**Exercise objective:**
Here is a listing; restate all of it exactly.

Input data Start Marker

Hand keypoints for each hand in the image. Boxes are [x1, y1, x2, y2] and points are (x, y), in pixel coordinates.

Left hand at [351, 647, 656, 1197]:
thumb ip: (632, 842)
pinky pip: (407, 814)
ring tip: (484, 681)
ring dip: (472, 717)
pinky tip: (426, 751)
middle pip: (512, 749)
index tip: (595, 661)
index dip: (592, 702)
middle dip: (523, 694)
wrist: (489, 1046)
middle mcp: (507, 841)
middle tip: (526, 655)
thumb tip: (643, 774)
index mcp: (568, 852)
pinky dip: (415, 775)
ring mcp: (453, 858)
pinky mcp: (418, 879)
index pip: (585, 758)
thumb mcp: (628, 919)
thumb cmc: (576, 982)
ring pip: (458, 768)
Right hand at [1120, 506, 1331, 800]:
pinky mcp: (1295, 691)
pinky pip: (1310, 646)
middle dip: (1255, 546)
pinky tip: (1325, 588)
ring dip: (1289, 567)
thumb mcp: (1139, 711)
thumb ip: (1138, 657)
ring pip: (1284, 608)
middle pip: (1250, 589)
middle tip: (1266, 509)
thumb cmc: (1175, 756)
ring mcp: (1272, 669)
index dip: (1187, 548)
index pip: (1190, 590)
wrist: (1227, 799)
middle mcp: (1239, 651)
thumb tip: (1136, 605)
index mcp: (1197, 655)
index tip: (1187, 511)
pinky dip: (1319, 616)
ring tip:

Input data End Marker

**Finished task:**
Hand keypoints for each hand in the image. Boxes are [x1, y1, x2, y2] and points are (x, y), in pixel coordinates.

Left hand at [351, 647, 656, 1197]:
thumb ip: (632, 842)
pinky pip: (407, 814)
ring tip: (484, 681)
ring dip: (472, 717)
pinky tip: (426, 751)
middle pip: (512, 749)
index tip: (595, 661)
index dip: (592, 702)
middle dip: (523, 694)
wrist: (489, 1046)
middle mcp: (507, 841)
middle tip: (526, 655)
thumb tip: (643, 774)
index mcp: (568, 852)
pinky dip: (415, 775)
ring mcp: (453, 858)
pinky mcp: (418, 879)
index pip: (585, 758)
thumb mcp: (628, 919)
thumb cmc: (576, 982)
ring pip: (458, 768)
Right hand at [1120, 506, 1331, 800]:
pinky mcp: (1295, 691)
pinky pip: (1310, 646)
middle dip: (1255, 546)
pinky tip: (1325, 588)
ring dip: (1289, 567)
thumb mcp: (1139, 711)
thumb ip: (1138, 657)
ring pip: (1284, 608)
middle pip: (1250, 589)
middle tip: (1266, 509)
thumb cmc: (1175, 756)
ring mcp: (1272, 669)
index dip: (1187, 548)
index pip: (1190, 590)
wrist: (1227, 799)
middle mcp: (1239, 651)
thumb tip: (1136, 605)
index mcp: (1197, 655)
index tip: (1187, 511)
pinky dip: (1319, 616)
ring tip:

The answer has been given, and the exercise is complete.